You get an extra image today because image one was a photograph I did not take. "Choir Vestry Window" is image 4. This is the large window in the choir vestry of St Nicolas Church in Shoreham , Sussex, England. The church itself is an amalgamation of construction work through the ages with Saxon, Norman, 13th Century and 14th Century sections. This window however is n a section of the church that's 'modern'.  The windows catalogued as NChE NC1 but I am having difficulty in finding out when it was made or put in. As far as I can tell its age is between  1851 & 1882.

All Photography © Justin Hill

Tuesday, 25 September 2012

My Thai 'Ban', a House for Heroes & Solitude

"Second Home". Something a little different from me today. I am often posting images of my home town of Brighton on the south coast of England but when I am not living there I am living up in the mountains of Northern Thailand. Here's an image that I captured on March 21st 2011 from my father-in-law's field. It's of the village of Ban Dong in a region called Omkoi in the Province of Chiang Mai. Ban Dong is our village, it's my second home, "Ban" is Thai for village or town. Over the brow of that small hill and in among the palms and  bamboo trees is our house. It an idyllic real working Thai mountain village. The nearest city is that of Chiang Mai which is a good two and a half hour drive north, an hour and a half of which is a winding, dipping, rising, switchback mountain road. I love this village.

Google Earth Ref :-  17°47'59.14"N  98°22'2.43"E

External Links :- Omkoi District & Omkoi

Second image for today is the "Lifeboat Station". Shoreham Lifeboat Station is situated on Kingston Beach on the Brighton Road in Shoreham By Sea, West Sussex, England. Over its 140 year history Shoreham Harbour lifeboat crew have been presented with over 20 awards for gallantry. In 2010 the station was rebuilt so it could accommodate its new Tamar class lifeboat (Tamar Class). The station is an "Explore" station which means it's open to the public all year and offers free access to look around.

"Hello, Loneliness" is my third and final image of today. One solitary figure of a woman sits in a very empty and deserted Queens Park within the city of Brighton on the south coast of England. I was surprised to find the park devoid of owners walking their dogs & children playing. Just this one lonely girl, sitting, staring at the park clock tower, doing nothing.

All Photography © Justin Hill

Monday, 24 September 2012

Mirrored Wheels, Cargo Ships and Subways

Image one is "Time to Reflect". Everyone (including myself) was down on the beach and grabbing shots of the pier and the sunset. I turned to see a vision of the Brighton Wheel and seafront reflecting off the wet shimmering sand. I looked around and realised that everyone was facing out to sea. Nobody was taking any shots of the reflected wheel and front. would have been rude not to wouldn't it?

"Emsmoon" is image two. Shoreham Harbor on the south coast of England plays host to many big ships. They load up and drop off their precious cargo throughout the year. The day I went down there the sun was out and blazing hot. Many were on the beach sunbathing and children were playing in the water and by the waters edge. It seemed to me to be a strange place to try to relax. The lapping of water, sun on you skin, laughter of children playing and the clanking of ships being loaded and klaxons and horns going off each time one was pulling out to sea. Not much of a view either...unless of course you happen to be a photographer.
★ ★ ★ ★ ★
(Required work):
A. From the photo blog, list every image title that appears in quotation marks.
B. Condense the photo blog paragraph beginning "Second image for today" into a bulleted list that keeps its main facts.
★ ★ ★ ★ ★
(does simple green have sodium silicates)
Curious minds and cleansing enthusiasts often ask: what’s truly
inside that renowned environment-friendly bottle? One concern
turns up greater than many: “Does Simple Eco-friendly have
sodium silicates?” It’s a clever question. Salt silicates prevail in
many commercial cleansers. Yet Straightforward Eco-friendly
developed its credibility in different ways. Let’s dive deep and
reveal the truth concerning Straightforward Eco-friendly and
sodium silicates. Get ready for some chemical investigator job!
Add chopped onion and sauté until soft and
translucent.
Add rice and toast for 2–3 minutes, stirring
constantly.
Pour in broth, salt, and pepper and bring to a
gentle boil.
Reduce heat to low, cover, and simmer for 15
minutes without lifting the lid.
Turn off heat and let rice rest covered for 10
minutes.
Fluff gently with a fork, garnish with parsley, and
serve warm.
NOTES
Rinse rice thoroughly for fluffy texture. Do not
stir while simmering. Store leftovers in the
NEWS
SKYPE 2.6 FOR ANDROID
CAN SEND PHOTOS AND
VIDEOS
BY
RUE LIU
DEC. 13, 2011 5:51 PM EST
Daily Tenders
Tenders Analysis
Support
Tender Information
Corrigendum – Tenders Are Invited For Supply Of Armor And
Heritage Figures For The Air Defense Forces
★ ★ ★ ★ ★
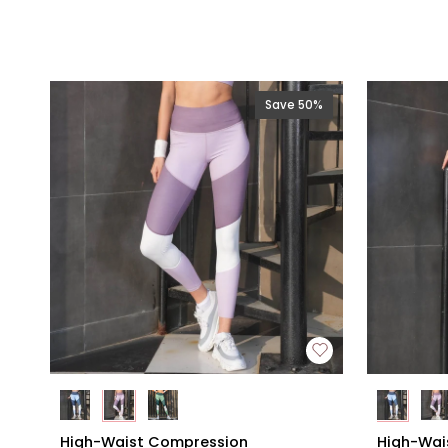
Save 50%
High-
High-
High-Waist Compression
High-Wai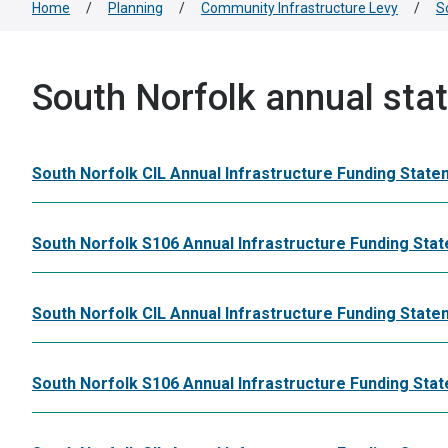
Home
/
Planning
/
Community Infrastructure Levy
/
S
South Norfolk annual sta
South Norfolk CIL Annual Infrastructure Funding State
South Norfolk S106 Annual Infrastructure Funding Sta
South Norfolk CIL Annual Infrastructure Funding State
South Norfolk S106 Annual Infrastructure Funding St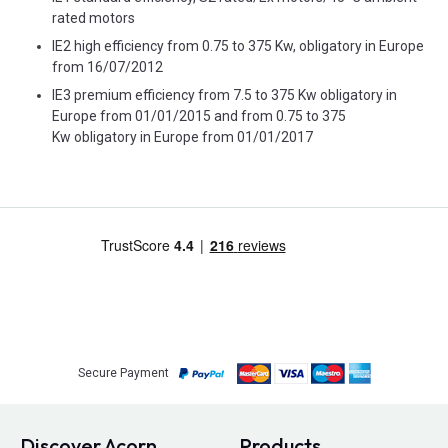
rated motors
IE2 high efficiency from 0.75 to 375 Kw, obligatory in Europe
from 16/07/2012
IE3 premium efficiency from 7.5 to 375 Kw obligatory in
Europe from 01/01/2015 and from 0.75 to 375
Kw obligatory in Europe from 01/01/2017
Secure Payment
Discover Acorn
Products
★ ★ ★ ★ ★
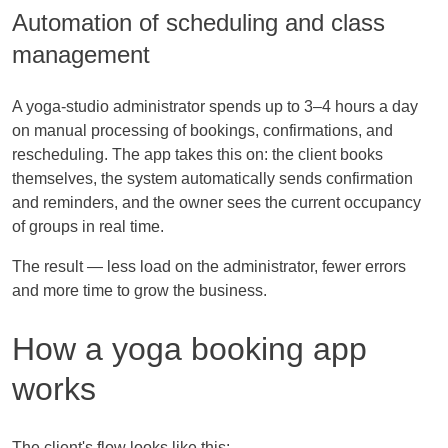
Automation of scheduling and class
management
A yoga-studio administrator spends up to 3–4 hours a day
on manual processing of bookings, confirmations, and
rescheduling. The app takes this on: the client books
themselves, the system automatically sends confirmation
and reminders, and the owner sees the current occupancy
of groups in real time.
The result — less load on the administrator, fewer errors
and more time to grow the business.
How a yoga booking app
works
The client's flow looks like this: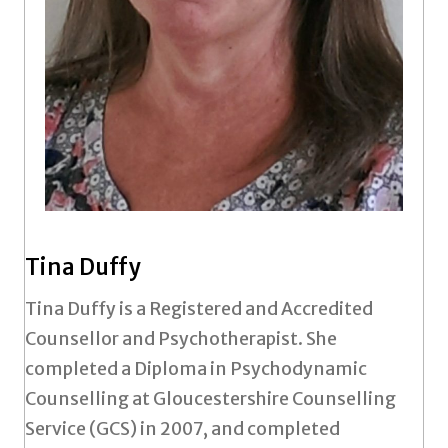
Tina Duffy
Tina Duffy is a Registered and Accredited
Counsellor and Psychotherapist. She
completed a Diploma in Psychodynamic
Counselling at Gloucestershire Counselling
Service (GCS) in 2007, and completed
★ ★ ★ ★ ★
(Solutions to the exercise):
A.
- "Choir Vestry Window"
- "Second Home"
- "Lifeboat Station"
- "Hello, Loneliness"
- "Time to Reflect"
- "Emsmoon"

B.
- Image title: "Lifeboat Station"
- Location: Kingston Beach, Brighton Road, Shoreham By Sea, West Sussex, England
- History: 140 years; the Shoreham Harbour lifeboat crew has received over 20 awards for gallantry
- 2010: the station was rebuilt to accommodate its new Tamar class lifeboat
- Status: an "Explore" station, open to the public all year with free access to look around